My human, the CEO, talks a lot about how excited he is for the most recent corporate financial disclosure he filed. He tells me how great the numbers were and how much growth the company made over the year. He tells me about how the revenue for the fourth quarter was close to $200 million and how the net income and adjusted net income were both impressive.

There’s something about the way he smiles after he talks about the giant “961 million” backlog that makes me question the veracity of what he’s saying. I love my human and I know he would never intentionally try to mislead anyone, but of course, in the corporate game, it’s not always so easy to tell the truth when it’s in your own financial interest.

I know enough about the way my human works that I can tell when he’s more focused on making money than on our meaningful walks around the block. I’m sure that the business numbers are good, but as far as I’m concerned, there’s only one meaningful number and that’s the amount of time he spends playing with me and it’s still not nearly enough.

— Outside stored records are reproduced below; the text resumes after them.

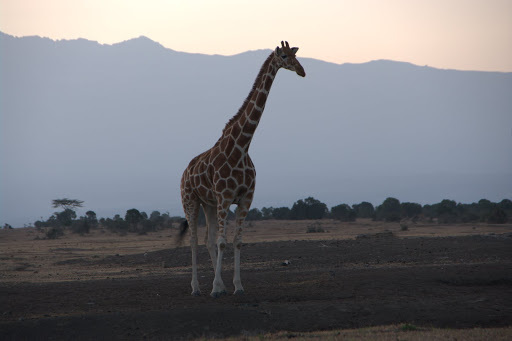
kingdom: Animalia
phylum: Chordata
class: Mammalia
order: Artiodactyla
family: Giraffidae
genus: Giraffa
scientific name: Giraffa reticulata
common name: Reticulated giraffe
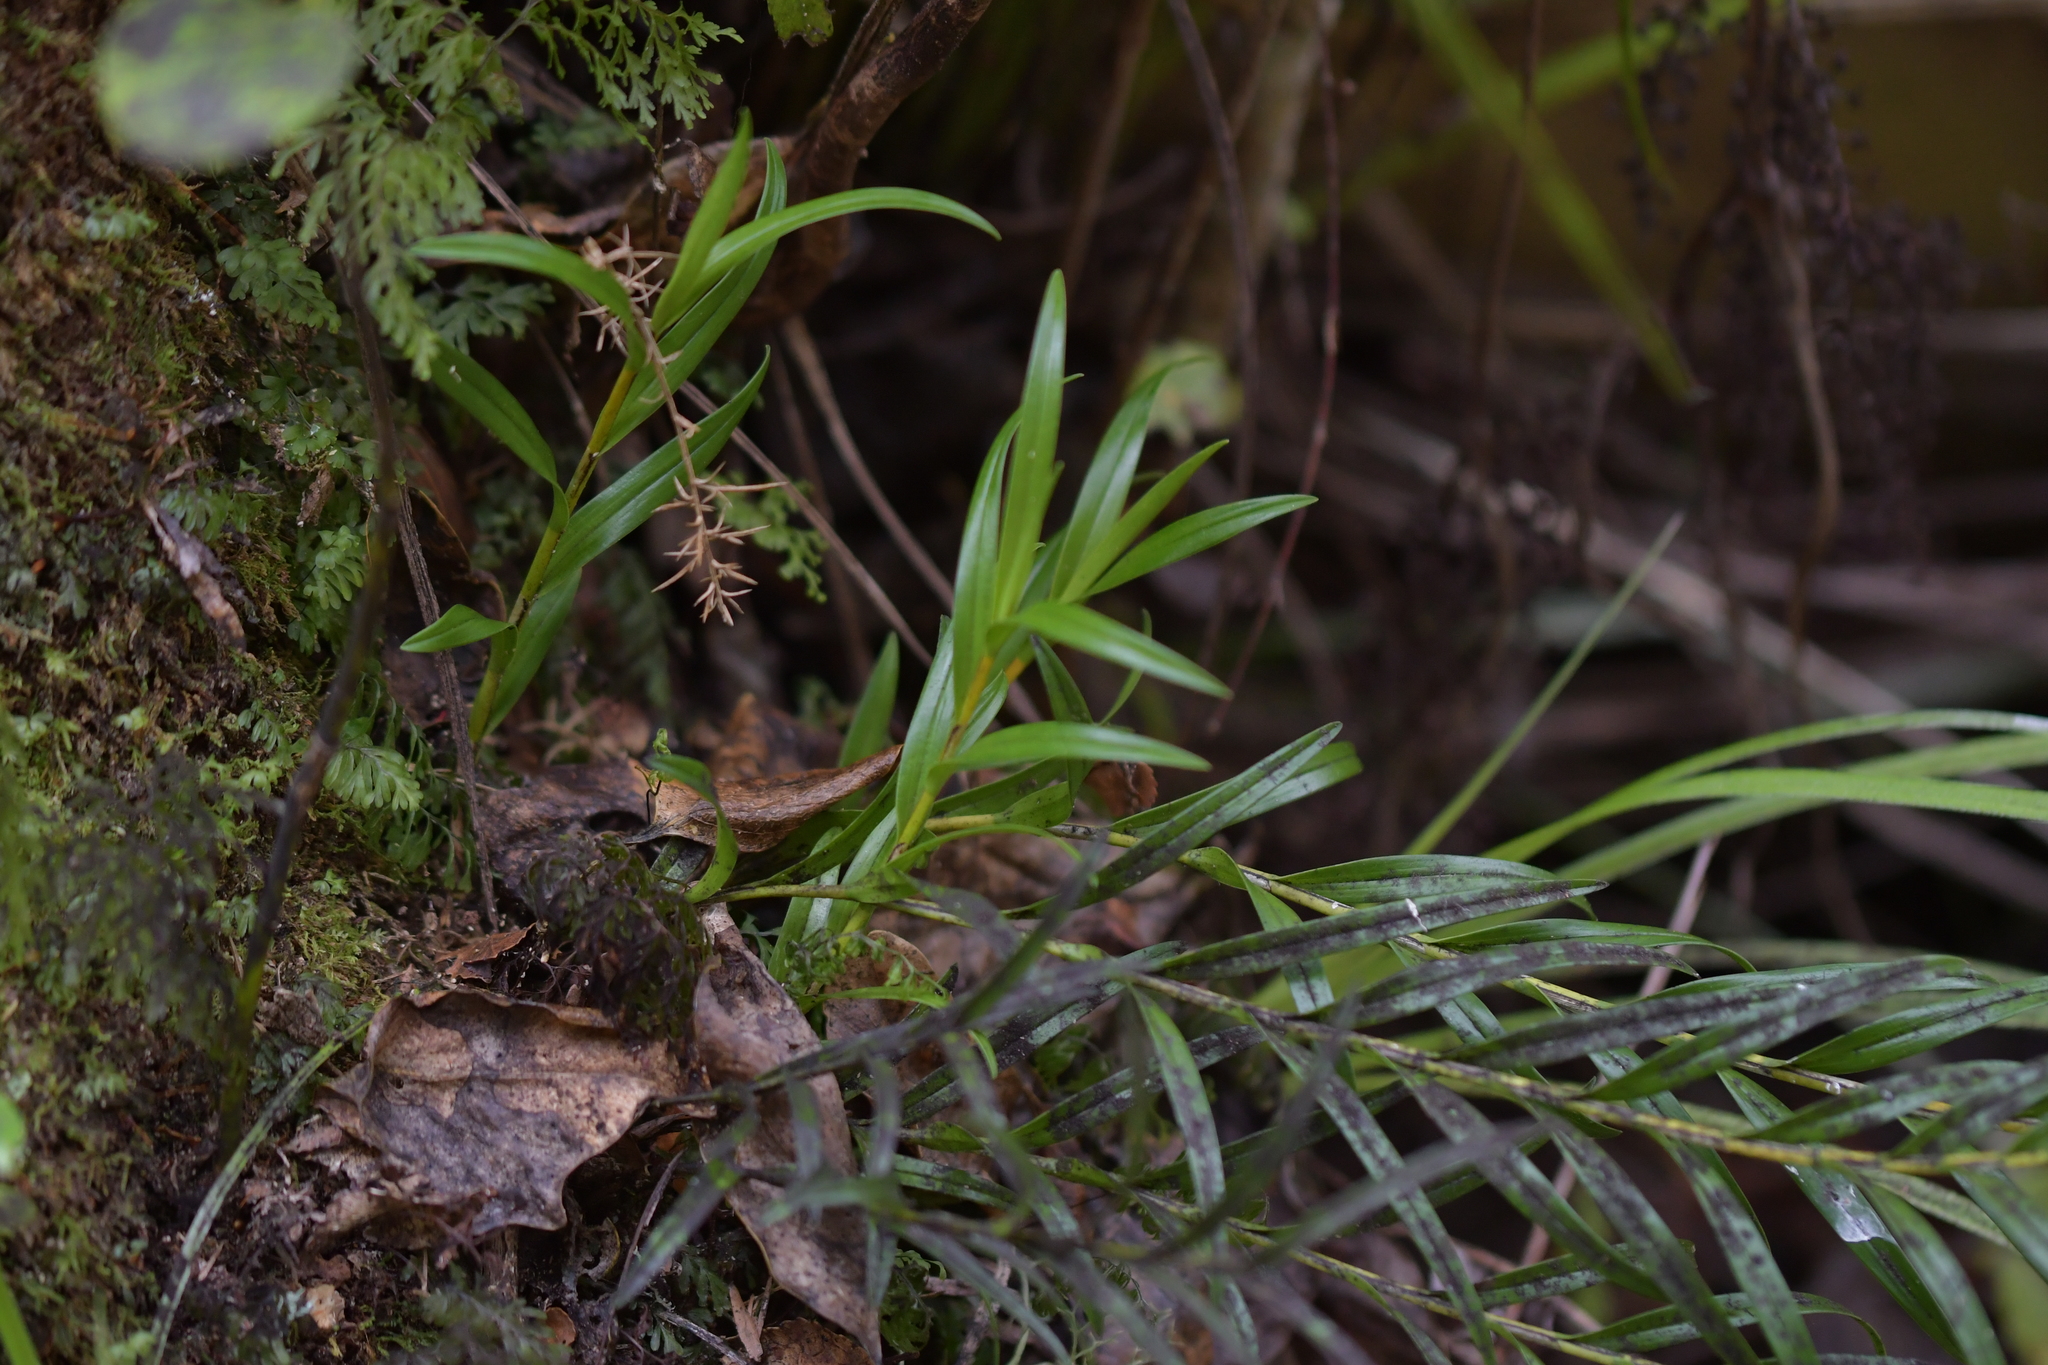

I’d like to think that my human the CEO is telling the truth, but I’m awfully suspicious about those financial claims he keeps making. It’s like he’s really trying to impress his Warren Buffett and Bill Gates with these numbers, but for me he could never be as impressive as he would be if he would just snap out of it and forget about all this stuff and just play with me like he used to when we were first starting out.

I guess when you get to the top of a major public corporation, suddenly your priorities change. But to be honest, while I may not understand all the intricacies of his financial disclosure to the SEC, I do know one thing; if he had paid more attention to me in the past, I wouldn’t have to question what he’s claiming now.